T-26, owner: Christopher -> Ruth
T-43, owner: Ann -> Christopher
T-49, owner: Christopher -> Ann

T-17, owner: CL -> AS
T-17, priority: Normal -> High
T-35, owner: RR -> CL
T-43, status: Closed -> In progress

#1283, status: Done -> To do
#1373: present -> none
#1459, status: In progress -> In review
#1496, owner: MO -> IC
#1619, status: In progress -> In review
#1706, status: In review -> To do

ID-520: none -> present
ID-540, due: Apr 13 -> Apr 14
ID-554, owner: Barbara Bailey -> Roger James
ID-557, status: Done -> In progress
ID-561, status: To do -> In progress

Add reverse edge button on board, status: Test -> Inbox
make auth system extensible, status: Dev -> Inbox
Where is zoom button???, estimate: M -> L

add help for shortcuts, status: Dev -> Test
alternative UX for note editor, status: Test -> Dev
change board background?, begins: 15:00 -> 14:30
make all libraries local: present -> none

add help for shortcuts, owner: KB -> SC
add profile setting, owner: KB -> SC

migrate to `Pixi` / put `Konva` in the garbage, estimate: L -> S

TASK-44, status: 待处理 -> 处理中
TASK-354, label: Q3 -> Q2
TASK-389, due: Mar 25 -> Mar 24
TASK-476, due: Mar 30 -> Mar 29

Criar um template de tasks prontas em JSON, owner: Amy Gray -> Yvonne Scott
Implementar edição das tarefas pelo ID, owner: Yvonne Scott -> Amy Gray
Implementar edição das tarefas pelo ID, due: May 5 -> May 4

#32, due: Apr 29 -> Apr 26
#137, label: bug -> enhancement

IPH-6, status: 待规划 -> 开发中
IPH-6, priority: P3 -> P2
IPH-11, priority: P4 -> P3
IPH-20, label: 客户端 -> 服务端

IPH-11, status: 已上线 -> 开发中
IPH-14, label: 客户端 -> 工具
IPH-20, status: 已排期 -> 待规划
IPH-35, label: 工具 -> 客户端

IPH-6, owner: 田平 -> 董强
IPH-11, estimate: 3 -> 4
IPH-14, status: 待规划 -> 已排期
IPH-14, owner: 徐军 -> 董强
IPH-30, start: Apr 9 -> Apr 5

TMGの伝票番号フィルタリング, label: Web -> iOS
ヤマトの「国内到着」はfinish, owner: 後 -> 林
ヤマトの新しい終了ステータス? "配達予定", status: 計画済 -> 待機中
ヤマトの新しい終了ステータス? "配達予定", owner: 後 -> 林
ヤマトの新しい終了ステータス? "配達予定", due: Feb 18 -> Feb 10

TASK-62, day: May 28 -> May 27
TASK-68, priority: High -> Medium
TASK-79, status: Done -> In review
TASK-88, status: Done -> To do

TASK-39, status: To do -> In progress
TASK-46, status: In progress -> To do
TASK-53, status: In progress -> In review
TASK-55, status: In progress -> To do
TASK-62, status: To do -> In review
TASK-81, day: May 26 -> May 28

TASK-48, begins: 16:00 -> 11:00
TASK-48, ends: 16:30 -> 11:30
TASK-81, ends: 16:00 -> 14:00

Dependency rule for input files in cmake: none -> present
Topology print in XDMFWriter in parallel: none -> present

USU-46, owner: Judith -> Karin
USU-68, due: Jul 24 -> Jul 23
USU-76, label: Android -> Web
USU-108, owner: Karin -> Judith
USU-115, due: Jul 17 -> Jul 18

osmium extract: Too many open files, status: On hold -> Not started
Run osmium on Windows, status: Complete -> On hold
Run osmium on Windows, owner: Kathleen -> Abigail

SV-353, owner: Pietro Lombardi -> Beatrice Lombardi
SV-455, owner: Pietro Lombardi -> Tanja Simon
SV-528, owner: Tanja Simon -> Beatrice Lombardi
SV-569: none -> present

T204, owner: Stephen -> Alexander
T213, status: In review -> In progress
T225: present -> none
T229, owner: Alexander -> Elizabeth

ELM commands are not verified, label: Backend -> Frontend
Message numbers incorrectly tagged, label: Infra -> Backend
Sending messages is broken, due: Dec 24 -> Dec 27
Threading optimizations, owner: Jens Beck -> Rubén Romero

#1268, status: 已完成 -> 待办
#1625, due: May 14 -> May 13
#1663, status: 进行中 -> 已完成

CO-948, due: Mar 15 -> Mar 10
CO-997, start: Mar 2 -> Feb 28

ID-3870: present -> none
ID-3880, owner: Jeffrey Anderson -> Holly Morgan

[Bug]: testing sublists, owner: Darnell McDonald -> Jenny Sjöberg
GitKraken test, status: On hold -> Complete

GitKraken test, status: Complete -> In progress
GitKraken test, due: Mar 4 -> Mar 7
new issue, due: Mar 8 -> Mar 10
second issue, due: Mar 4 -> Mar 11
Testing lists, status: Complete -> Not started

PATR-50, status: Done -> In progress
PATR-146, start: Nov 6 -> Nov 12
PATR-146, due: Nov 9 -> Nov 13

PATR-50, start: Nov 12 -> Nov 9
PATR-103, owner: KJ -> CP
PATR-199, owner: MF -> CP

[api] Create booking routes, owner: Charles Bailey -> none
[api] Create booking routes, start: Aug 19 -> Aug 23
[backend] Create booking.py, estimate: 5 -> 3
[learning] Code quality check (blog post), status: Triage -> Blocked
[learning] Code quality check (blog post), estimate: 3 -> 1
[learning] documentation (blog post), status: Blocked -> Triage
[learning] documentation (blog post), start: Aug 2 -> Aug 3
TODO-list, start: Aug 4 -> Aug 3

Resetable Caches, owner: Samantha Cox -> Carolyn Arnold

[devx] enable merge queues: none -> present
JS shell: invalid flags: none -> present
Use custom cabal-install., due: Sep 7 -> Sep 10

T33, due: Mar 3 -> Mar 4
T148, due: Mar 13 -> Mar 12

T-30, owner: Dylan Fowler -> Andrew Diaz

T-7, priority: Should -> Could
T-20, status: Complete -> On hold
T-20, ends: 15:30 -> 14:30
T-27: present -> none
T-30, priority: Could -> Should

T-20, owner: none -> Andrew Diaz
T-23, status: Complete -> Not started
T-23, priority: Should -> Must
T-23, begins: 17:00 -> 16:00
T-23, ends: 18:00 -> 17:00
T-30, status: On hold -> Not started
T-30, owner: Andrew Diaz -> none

★ ★ ★

Beginning with the first line and ending with the last, restate the data word for word.

T-26, owner: Christopher -> Ruth
T-43, owner: Ann -> Christopher
T-49, owner: Christopher -> Ann

T-17, owner: CL -> AS
T-17, priority: Normal -> High
T-35, owner: RR -> CL
T-43, status: Closed -> In progress

#1283, status: Done -> To do
#1373: present -> none
#1459, status: In progress -> In review
#1496, owner: MO -> IC
#1619, status: In progress -> In review
#1706, status: In review -> To do

ID-520: none -> present
ID-540, due: Apr 13 -> Apr 14
ID-554, owner: Barbara Bailey -> Roger James
ID-557, status: Done -> In progress
ID-561, status: To do -> In progress

Add reverse edge button on board, status: Test -> Inbox
make auth system extensible, status: Dev -> Inbox
Where is zoom button???, estimate: M -> L

add help for shortcuts, status: Dev -> Test
alternative UX for note editor, status: Test -> Dev
change board background?, begins: 15:00 -> 14:30
make all libraries local: present -> none

add help for shortcuts, owner: KB -> SC
add profile setting, owner: KB -> SC

migrate to `Pixi` / put `Konva` in the garbage, estimate: L -> S

TASK-44, status: 待处理 -> 处理中
TASK-354, label: Q3 -> Q2
TASK-389, due: Mar 25 -> Mar 24
TASK-476, due: Mar 30 -> Mar 29

Criar um template de tasks prontas em JSON, owner: Amy Gray -> Yvonne Scott
Implementar edição das tarefas pelo ID, owner: Yvonne Scott -> Amy Gray
Implementar edição das tarefas pelo ID, due: May 5 -> May 4

#32, due: Apr 29 -> Apr 26
#137, label: bug -> enhancement

IPH-6, status: 待规划 -> 开发中
IPH-6, priority: P3 -> P2
IPH-11, priority: P4 -> P3
IPH-20, label: 客户端 -> 服务端

IPH-11, status: 已上线 -> 开发中
IPH-14, label: 客户端 -> 工具
IPH-20, status: 已排期 -> 待规划
IPH-35, label: 工具 -> 客户端

IPH-6, owner: 田平 -> 董强
IPH-11, estimate: 3 -> 4
IPH-14, status: 待规划 -> 已排期
IPH-14, owner: 徐军 -> 董强
IPH-30, start: Apr 9 -> Apr 5

TMGの伝票番号フィルタリング, label: Web -> iOS
ヤマトの「国内到着」はfinish, owner: 後 -> 林
ヤマトの新しい終了ステータス? "配達予定", status: 計画済 -> 待機中
ヤマトの新しい終了ステータス? "配達予定", owner: 後 -> 林
ヤマトの新しい終了ステータス? "配達予定", due: Feb 18 -> Feb 10

TASK-62, day: May 28 -> May 27
TASK-68, priority: High -> Medium
TASK-79, status: Done -> In review
TASK-88, status: Done -> To do

TASK-39, status: To do -> In progress
TASK-46, status: In progress -> To do
TASK-53, status: In progress -> In review
TASK-55, status: In progress -> To do
TASK-62, status: To do -> In review
TASK-81, day: May 26 -> May 28

TASK-48, begins: 16:00 -> 11:00
TASK-48, ends: 16:30 -> 11:30
TASK-81, ends: 16:00 -> 14:00

Dependency rule for input files in cmake: none -> present
Topology print in XDMFWriter in parallel: none -> present

USU-46, owner: Judith -> Karin
USU-68, due: Jul 24 -> Jul 23
USU-76, label: Android -> Web
USU-108, owner: Karin -> Judith
USU-115, due: Jul 17 -> Jul 18

osmium extract: Too many open files, status: On hold -> Not started
Run osmium on Windows, status: Complete -> On hold
Run osmium on Windows, owner: Kathleen -> Abigail

SV-353, owner: Pietro Lombardi -> Beatrice Lombardi
SV-455, owner: Pietro Lombardi -> Tanja Simon
SV-528, owner: Tanja Simon -> Beatrice Lombardi
SV-569: none -> present

T204, owner: Stephen -> Alexander
T213, status: In review -> In progress
T225: present -> none
T229, owner: Alexander -> Elizabeth

ELM commands are not verified, label: Backend -> Frontend
Message numbers incorrectly tagged, label: Infra -> Backend
Sending messages is broken, due: Dec 24 -> Dec 27
Threading optimizations, owner: Jens Beck -> Rubén Romero

#1268, status: 已完成 -> 待办
#1625, due: May 14 -> May 13
#1663, status: 进行中 -> 已完成

CO-948, due: Mar 15 -> Mar 10
CO-997, start: Mar 2 -> Feb 28

ID-3870: present -> none
ID-3880, owner: Jeffrey Anderson -> Holly Morgan

[Bug]: testing sublists, owner: Darnell McDonald -> Jenny Sjöberg
GitKraken test, status: On hold -> Complete

GitKraken test, status: Complete -> In progress
GitKraken test, due: Mar 4 -> Mar 7
new issue, due: Mar 8 -> Mar 10
second issue, due: Mar 4 -> Mar 11
Testing lists, status: Complete -> Not started

PATR-50, status: Done -> In progress
PATR-146, start: Nov 6 -> Nov 12
PATR-146, due: Nov 9 -> Nov 13

PATR-50, start: Nov 12 -> Nov 9
PATR-103, owner: KJ -> CP
PATR-199, owner: MF -> CP

[api] Create booking routes, owner: Charles Bailey -> none
[api] Create booking routes, start: Aug 19 -> Aug 23
[backend] Create booking.py, estimate: 5 -> 3
[learning] Code quality check (blog post), status: Triage -> Blocked
[learning] Code quality check (blog post), estimate: 3 -> 1
[learning] documentation (blog post), status: Blocked -> Triage
[learning] documentation (blog post), start: Aug 2 -> Aug 3
TODO-list, start: Aug 4 -> Aug 3

Resetable Caches, owner: Samantha Cox -> Carolyn Arnold

[devx] enable merge queues: none -> present
JS shell: invalid flags: none -> present
Use custom cabal-install., due: Sep 7 -> Sep 10

T33, due: Mar 3 -> Mar 4
T148, due: Mar 13 -> Mar 12

T-30, owner: Dylan Fowler -> Andrew Diaz

T-7, priority: Should -> Could
T-20, status: Complete -> On hold
T-20, ends: 15:30 -> 14:30
T-27: present -> none
T-30, priority: Could -> Should

T-20, owner: none -> Andrew Diaz
T-23, status: Complete -> Not started
T-23, priority: Should -> Must
T-23, begins: 17:00 -> 16:00
T-23, ends: 18:00 -> 17:00
T-30, status: On hold -> Not started
T-30, owner: Andrew Diaz -> none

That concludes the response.